[To do]
An exact reprint of all the records is the expected answer.
BEGIN Input data
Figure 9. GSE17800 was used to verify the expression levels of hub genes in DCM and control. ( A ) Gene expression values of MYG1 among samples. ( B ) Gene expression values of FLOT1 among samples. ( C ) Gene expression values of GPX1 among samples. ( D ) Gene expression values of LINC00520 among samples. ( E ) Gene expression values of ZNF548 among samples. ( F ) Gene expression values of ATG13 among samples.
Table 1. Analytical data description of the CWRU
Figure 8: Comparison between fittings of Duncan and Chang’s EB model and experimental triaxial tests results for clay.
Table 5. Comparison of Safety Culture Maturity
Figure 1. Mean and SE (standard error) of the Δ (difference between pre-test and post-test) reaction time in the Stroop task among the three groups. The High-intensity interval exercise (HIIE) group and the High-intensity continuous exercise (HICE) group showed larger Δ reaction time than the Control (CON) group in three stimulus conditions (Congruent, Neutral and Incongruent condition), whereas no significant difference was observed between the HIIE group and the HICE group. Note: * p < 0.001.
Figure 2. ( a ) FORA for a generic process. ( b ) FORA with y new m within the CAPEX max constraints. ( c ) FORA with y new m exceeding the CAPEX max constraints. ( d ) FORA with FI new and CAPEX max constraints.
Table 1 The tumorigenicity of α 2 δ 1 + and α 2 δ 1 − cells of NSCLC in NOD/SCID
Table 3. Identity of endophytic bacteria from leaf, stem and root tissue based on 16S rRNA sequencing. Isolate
END Input data
[Written response]
Figure 9. GSE17800 was used to verify the expression levels of hub genes in DCM and control. ( A ) Gene expression values of MYG1 among samples. ( B ) Gene expression values of FLOT1 among samples. ( C ) Gene expression values of GPX1 among samples. ( D ) Gene expression values of LINC00520 among samples. ( E ) Gene expression values of ZNF548 among samples. ( F ) Gene expression values of ATG13 among samples.
Table 1. Analytical data description of the CWRU
Figure 8: Comparison between fittings of Duncan and Chang’s EB model and experimental triaxial tests results for clay.
Table 5. Comparison of Safety Culture Maturity
Figure 1. Mean and SE (standard error) of the Δ (difference between pre-test and post-test) reaction time in the Stroop task among the three groups. The High-intensity interval exercise (HIIE) group and the High-intensity continuous exercise (HICE) group showed larger Δ reaction time than the Control (CON) group in three stimulus conditions (Congruent, Neutral and Incongruent condition), whereas no significant difference was observed between the HIIE group and the HICE group. Note: * p < 0.001.
Figure 2. ( a ) FORA for a generic process. ( b ) FORA with y new m within the CAPEX max constraints. ( c ) FORA with y new m exceeding the CAPEX max constraints. ( d ) FORA with FI new and CAPEX max constraints.
Table 1 The tumorigenicity of α 2 δ 1 + and α 2 δ 1 − cells of NSCLC in NOD/SCID
Table 3. Identity of endophytic bacteria from leaf, stem and root tissue based on 16S rRNA sequencing. Isolate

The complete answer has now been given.